One problem is that, in England, treatment can start following a prescription from the Royal Free. In Northern Ireland, an application for funding has to be made so I am working on getting that changed for other people like me.
And, although this rare disease is of Donegal origin, treatments are not available in Ireland.
But, I am incredibly grateful to know that my life-saving treatment will start in the next few months and the relentless progression will be halted.
I had everything planned, or so I thought, in anticipation of the ravages of Amyloidosis.
Now, aged 60, I am looking to build a new life for myself. Where that will take me I have no idea but I like to write and take photographs so am working on this wee website which keeps me occupied while I currently shelter at home for twelve weeks.
Perhaps, sometime in the future I shall meet a nice gentleman to step out with.
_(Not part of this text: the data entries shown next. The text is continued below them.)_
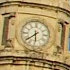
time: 5:38
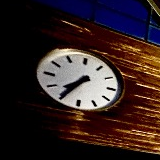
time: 7:35
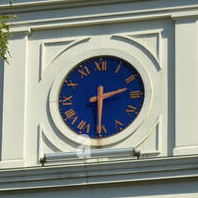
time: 2:30
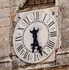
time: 6:26
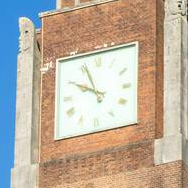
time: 9:55
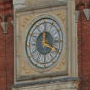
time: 12:19
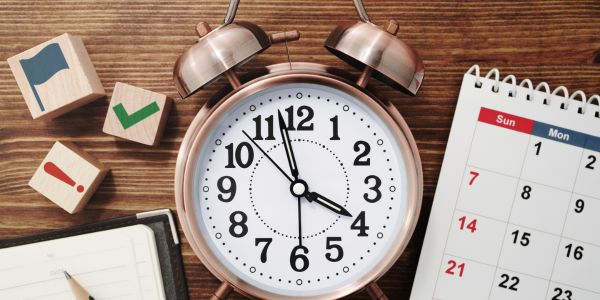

The criteria he needs to meet are not that stringent; he simply needs to be single, solvent and sane.
And, I am committed to raising awareness of this disease. I continue to live in Derry. But, Hereditary Amyloidosis does not recognise any border.
Indeed, it has travelled the world with the Irish Diaspora.
I chat with people from Australia and America , where they call it the ‘Irish Amy’.
And we all have ancestors who come from that fifteen mile stretch of coastline in North West Donegal.
As did, of course, Polly’s son, Stephen. He and I had many a childhood fight over whose turn it was to go on a rocking horse.
But, that’s another story.
Stephen is also buried in that small townland graveyard in Burt. He died in 2017 from Hereditary Amyloidosis at the age of 58.